Chart understanding data:
▶
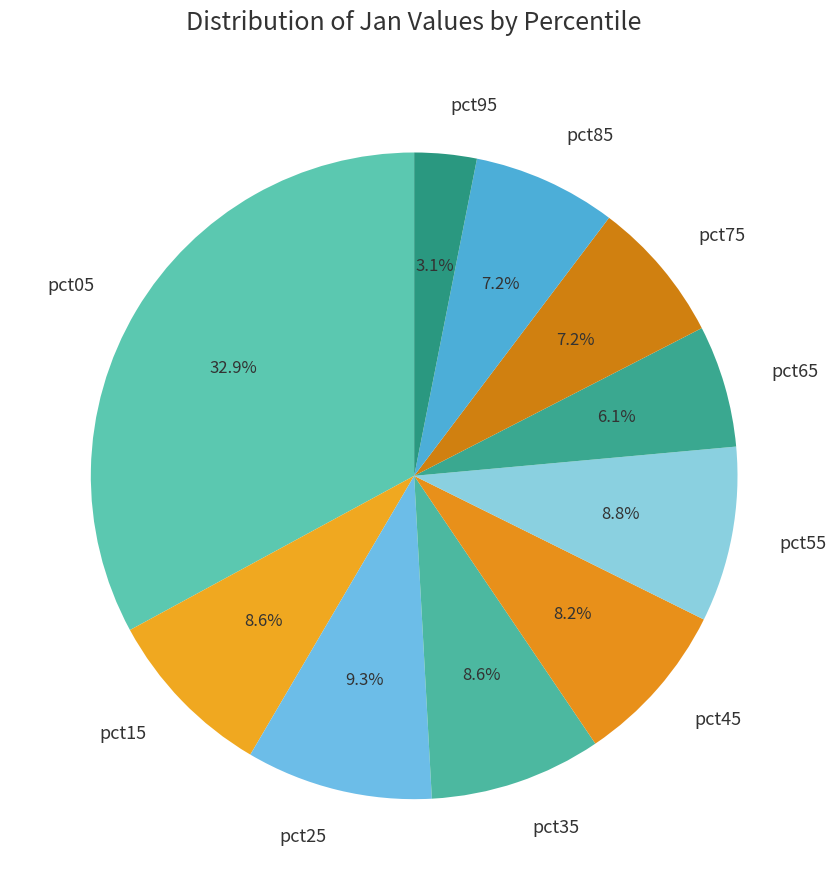

What is the largest slice in the pie chart?

pct05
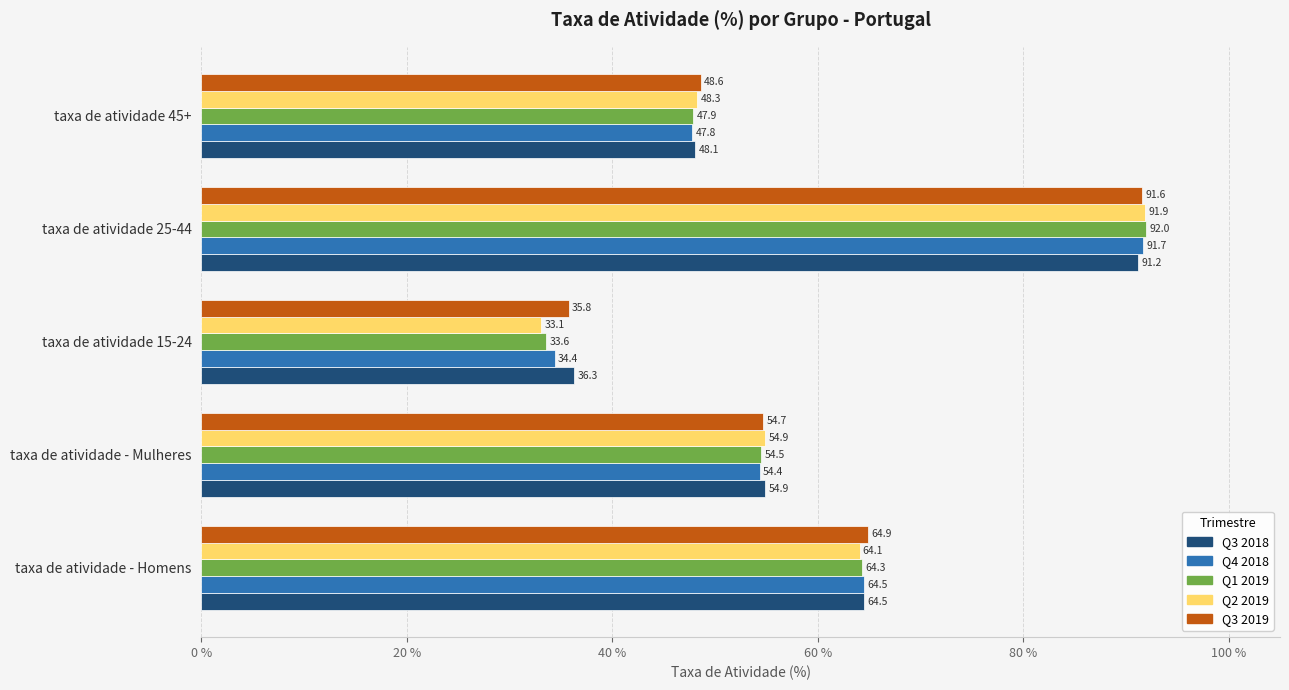

List the labels in order of Q1 2019 value, smallest first.

taxa de atividade 15-24, taxa de atividade 45+, taxa de atividade - Mulheres, taxa de atividade - Homens, taxa de atividade 25-44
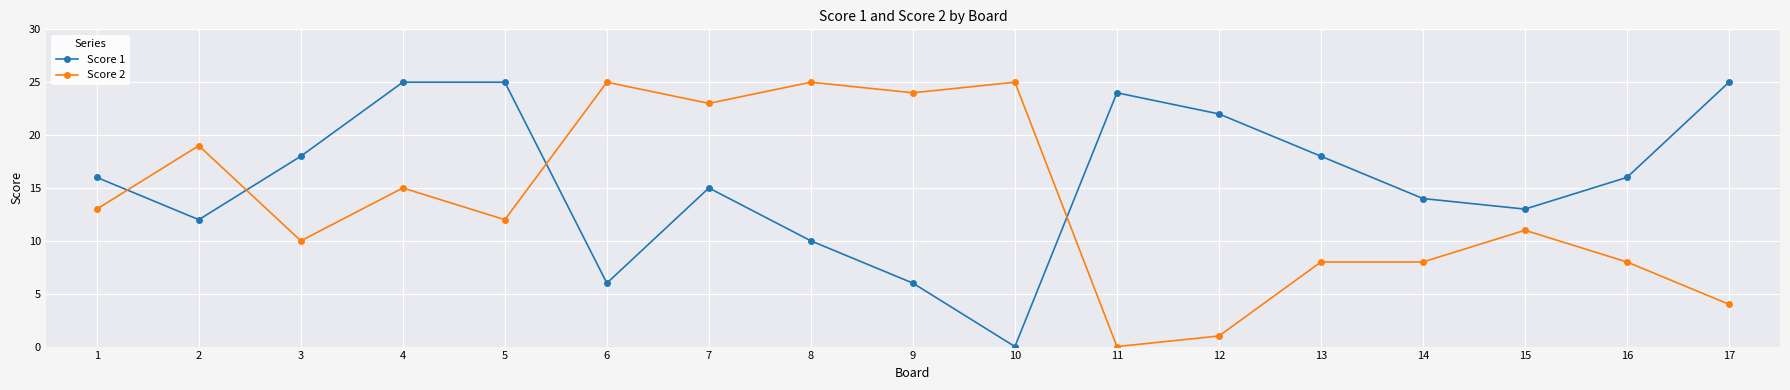

Which category has the lowest value in the Score 1 series?

10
◀
### What this task involves:
Rewrite all the records above with "value" replaced by "figure" and everything else unchanged. Leave the pictures out of your answer.

### Result:
What is the largest slice in the pie chart?

pct05

List the labels in order of Q1 2019 figure, smallest first.

taxa de atividade 15-24, taxa de atividade 45+, taxa de atividade - Mulheres, taxa de atividade - Homens, taxa de atividade 25-44

Which category has the lowest figure in the Score 1 series?

10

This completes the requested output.